* **Challenge**
Rewrite the entries below with every "common name" changed to "vernacular name", leaving all other text as it stands.

[start]

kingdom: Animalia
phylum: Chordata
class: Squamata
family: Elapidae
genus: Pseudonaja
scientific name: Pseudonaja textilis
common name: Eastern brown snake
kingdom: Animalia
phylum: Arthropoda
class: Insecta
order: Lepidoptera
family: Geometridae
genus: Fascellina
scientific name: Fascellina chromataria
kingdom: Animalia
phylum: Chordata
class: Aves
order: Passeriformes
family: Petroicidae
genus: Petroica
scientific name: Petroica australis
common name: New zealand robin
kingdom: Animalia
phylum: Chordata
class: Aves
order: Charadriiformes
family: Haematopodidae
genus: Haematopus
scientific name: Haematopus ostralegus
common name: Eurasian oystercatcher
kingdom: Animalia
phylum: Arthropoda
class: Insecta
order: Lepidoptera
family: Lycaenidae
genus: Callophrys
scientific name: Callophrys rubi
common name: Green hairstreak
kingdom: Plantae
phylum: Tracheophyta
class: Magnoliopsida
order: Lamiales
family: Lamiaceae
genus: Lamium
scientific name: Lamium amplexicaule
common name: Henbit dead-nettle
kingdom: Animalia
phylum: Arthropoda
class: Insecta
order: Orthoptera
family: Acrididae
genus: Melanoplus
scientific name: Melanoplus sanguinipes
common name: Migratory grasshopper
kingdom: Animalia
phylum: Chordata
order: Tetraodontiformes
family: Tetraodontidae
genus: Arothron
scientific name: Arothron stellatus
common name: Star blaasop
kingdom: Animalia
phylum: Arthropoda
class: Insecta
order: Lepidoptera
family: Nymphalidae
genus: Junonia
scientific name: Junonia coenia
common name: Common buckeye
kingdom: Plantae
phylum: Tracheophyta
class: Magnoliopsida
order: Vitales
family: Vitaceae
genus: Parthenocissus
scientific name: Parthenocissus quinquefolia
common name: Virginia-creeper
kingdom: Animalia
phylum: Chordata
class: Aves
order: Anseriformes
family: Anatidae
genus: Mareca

[end]

* **Complete answer**
kingdom: Animalia
phylum: Chordata
class: Squamata
family: Elapidae
genus: Pseudonaja
scientific name: Pseudonaja textilis
vernacular name: Eastern brown snake
kingdom: Animalia
phylum: Arthropoda
class: Insecta
order: Lepidoptera
family: Geometridae
genus: Fascellina
scientific name: Fascellina chromataria
kingdom: Animalia
phylum: Chordata
class: Aves
order: Passeriformes
family: Petroicidae
genus: Petroica
scientific name: Petroica australis
vernacular name: New zealand robin
kingdom: Animalia
phylum: Chordata
class: Aves
order: Charadriiformes
family: Haematopodidae
genus: Haematopus
scientific name: Haematopus ostralegus
vernacular name: Eurasian oystercatcher
kingdom: Animalia
phylum: Arthropoda
class: Insecta
order: Lepidoptera
family: Lycaenidae
genus: Callophrys
scientific name: Callophrys rubi
vernacular name: Green hairstreak
kingdom: Plantae
phylum: Tracheophyta
class: Magnoliopsida
order: Lamiales
family: Lamiaceae
genus: Lamium
scientific name: Lamium amplexicaule
vernacular name: Henbit dead-nettle
kingdom: Animalia
phylum: Arthropoda
class: Insecta
order: Orthoptera
family: Acrididae
genus: Melanoplus
scientific name: Melanoplus sanguinipes
vernacular name: Migratory grasshopper
kingdom: Animalia
phylum: Chordata
order: Tetraodontiformes
family: Tetraodontidae
genus: Arothron
scientific name: Arothron stellatus
vernacular name: Star blaasop
kingdom: Animalia
phylum: Arthropoda
class: Insecta
order: Lepidoptera
family: Nymphalidae
genus: Junonia
scientific name: Junonia coenia
vernacular name: Common buckeye
kingdom: Plantae
phylum: Tracheophyta
class: Magnoliopsida
order: Vitales
family: Vitaceae
genus: Parthenocissus
scientific name: Parthenocissus quinquefolia
vernacular name: Virginia-creeper
kingdom: Animalia
phylum: Chordata
class: Aves
order: Anseriformes
family: Anatidae
genus: Mareca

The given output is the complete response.